The proposed rule comes almost one year after President Obama announced 23 executive actions aimed at curbing "gun violence" across the nation.
On the same day HHS announced the HIPAA modifications, the Justice Department issued a proposed regulation to "clarify who, due to mental health reasons, is prohibited under federal law from possessing or receiving firearms."
DOJ is amending the definition of “adjudicated as a mental defective” to clarify that persons found not guilty by reason of mental disease or defect are included in the definition of “adjudicated as a mental defective.”

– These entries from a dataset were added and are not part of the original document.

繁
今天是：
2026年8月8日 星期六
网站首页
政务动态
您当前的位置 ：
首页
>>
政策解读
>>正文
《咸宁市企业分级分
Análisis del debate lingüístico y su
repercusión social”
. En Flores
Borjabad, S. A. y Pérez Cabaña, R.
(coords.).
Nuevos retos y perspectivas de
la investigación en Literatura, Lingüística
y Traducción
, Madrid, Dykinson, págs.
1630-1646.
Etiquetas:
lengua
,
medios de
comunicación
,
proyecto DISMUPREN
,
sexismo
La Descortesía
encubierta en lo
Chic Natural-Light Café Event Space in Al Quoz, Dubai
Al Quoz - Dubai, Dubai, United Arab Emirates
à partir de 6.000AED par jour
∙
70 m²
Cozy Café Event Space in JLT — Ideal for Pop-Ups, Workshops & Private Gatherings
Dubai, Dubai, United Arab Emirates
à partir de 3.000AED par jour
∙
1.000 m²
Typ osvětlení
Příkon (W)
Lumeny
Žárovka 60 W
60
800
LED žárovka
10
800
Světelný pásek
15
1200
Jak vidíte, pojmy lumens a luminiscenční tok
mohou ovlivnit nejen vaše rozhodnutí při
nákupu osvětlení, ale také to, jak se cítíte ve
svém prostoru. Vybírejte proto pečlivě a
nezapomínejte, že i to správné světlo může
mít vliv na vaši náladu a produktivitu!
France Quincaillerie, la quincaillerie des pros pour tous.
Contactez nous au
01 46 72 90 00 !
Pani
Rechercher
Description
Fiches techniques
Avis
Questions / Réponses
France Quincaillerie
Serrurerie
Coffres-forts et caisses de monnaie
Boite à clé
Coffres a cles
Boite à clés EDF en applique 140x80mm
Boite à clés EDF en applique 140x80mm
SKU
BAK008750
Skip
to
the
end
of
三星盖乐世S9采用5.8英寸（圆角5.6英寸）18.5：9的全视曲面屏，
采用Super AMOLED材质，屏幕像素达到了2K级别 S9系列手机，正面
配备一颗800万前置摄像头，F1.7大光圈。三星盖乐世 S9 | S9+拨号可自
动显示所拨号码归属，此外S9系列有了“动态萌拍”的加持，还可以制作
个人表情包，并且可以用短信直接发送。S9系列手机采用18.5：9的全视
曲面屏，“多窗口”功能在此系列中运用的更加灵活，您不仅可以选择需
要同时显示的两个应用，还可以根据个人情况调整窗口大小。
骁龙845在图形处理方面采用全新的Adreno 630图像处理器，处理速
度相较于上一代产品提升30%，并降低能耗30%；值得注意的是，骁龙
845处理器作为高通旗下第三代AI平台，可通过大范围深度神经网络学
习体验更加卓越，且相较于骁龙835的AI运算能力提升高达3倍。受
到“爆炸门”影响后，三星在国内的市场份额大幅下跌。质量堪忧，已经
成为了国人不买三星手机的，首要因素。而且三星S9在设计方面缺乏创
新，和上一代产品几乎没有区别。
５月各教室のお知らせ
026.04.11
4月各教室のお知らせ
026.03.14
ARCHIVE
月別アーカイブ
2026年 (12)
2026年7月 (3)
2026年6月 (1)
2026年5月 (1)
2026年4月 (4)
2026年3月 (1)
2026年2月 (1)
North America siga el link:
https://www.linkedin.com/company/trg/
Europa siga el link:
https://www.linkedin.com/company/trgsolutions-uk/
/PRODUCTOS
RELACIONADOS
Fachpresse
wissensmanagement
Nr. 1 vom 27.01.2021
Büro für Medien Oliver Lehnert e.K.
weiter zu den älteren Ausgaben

In addition, the Justice Department is amending the definition of “committed to a mental institution” to clarify that involuntary commitment includes both inpatient and outpatient treatment.
“This step will provide clear guidance on who is prohibited from possessing firearms under federal law for reasons related to mental health, enabling America’s brave law enforcement and public safety officials to better protect the American people and ensure the safety of our homes and communities," Attorney General Eric Holder said.